Submarine Storage Implementation

ML-related objects and their storages

First let's look at what user will interact for most of the time:

Notebook
Experiment
Model Servings



                              +---------+    +------------+
                              |Logs     |<--+|Notebook    |
      +----------+            +---------+    +------------+     +----------------+
      |Trackings |                        <-+|Experiment  |<--+>|Model Artifacts |
      +----------+     +-----------------+   +------------+     +----------------+
      +----------+<---+|ML-related Metric|<--+Servings    |
      |tf.events |     +-----------------+   +------------+
      +----------+                                 ^              +-----------------+
                                                   +              | Environments    |
                                        +----------------------+  |                 |
            +-----------------+         | Submarine Metastore  |  |  Dependencies   |
            |Code             |         +----------------------+  |                 |
            +-----------------+         |Experiment Meta       |  |   Docker Images |
                                        +----------------------+  +-----------------+
                                        |Model Store Meta      |
                                        +----------------------+
                                        |Model Serving Meta    |
                                        +----------------------+
                                        |Notebook meta         |
                                        +----------------------+
                                        |Experiment Templates  |
                                        +----------------------+
                                        |Environments Meta     |
                                        +----------------------+

First of all, all the notebook-sessions / experiments / model-serving instances) are more or less interact with following storage objects:

Logs for these tasks for troubleshooting.
ML-related metrics such as loss, epoch, etc. (in contrast of system metrics such as CPU/memory usage, etc.)
- There're different types of ML-related metrics, for Tensorflow/pytorch, they can use tf.events and get visualizations on tensorboard.
- Or they can use tracking APIs (such as Submarine tracking, mlflow tracking, etc.) to output customized tracking results for non TF/Pytorch workloads.
Training jobs of experiment typically generate model artifacts (files) which need persisted, and both of notebook, model serving needs to load model artifacts from persistent storage.
There're various of meta information, such as experiment meta, model registry, model serving, notebook, experiment, environment, etc.
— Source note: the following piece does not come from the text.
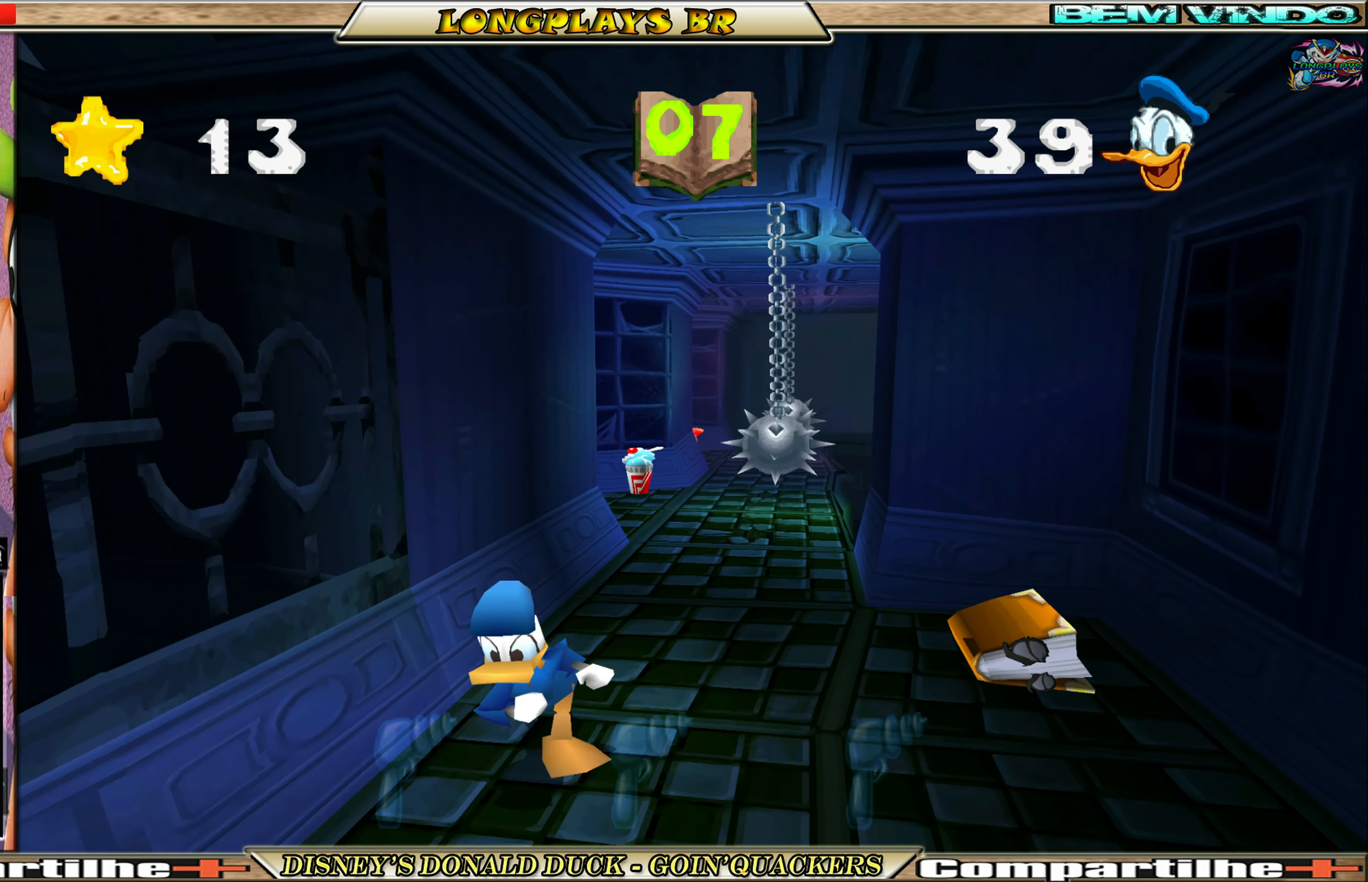
{"buttons": ["DPAD_RIGHT"], "left_stick": "center", "events": [[217, "DPAD_DOWN", "up"], [283, "DPAD_RIGHT", "down"]]}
We need be able to read these meta information back.
We also have code for experiment (like training/batch-prediction), notebook (ipynb), and model servings.
And notebook/experiments/model-serving need depend on environments (dependencies such as pip, and Docker Images).

Implementation considerations for ML-related objects

Object Type	Characteristics	Where to store
Metrics: tf.events	Time series data with k/v, appendable to file	Local/EBS, HDFS, Cloud Blob Storage
Metrics: other tracking metrics	Time series data with k/v, appendable to file	Local, HDFS, Cloud Blob Storage, Database
Logs	Large volumes, #files are potentially huge.	Local (temporary), HDFS (need aggregation), Cloud Blob Storage
Submarine Metastore	CRUD operations for small meta data.	Database
Model Artifacts	Size varies for model (from KBs to GBs). #files are potentially huge.	HDFS, Cloud Blob Storage
Code	Need version control. (Please find detailed discussions below for code storage and localization)	Tarball on HDFS/Cloud Blog Storage, or Git
Environment (Dependencies, Docker Image)		Public/private environment repo (like Conda channel), Docker registry.

Detailed discussions

Store code for experiment/notebook/model-serving

There're following ways to get experiment code:

1) Code is part of Git repo: (Recommended)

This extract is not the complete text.